The problem: Your answer is every line of the material below in which the string "GitHub" occurs.
Top of Data
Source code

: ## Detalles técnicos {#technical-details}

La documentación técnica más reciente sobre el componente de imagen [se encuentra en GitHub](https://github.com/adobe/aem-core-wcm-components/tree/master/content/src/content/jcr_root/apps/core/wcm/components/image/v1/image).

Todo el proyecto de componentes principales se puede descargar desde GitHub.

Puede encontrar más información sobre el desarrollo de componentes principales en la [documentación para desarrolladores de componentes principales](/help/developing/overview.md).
Bottom of Data
Your response:
La documentación técnica más reciente sobre el componente de imagen [se encuentra en GitHub](https://github.com/adobe/aem-core-wcm-components/tree/master/content/src/content/jcr_root/apps/core/wcm/components/image/v1/image).
Todo el proyecto de componentes principales se puede descargar desde GitHub.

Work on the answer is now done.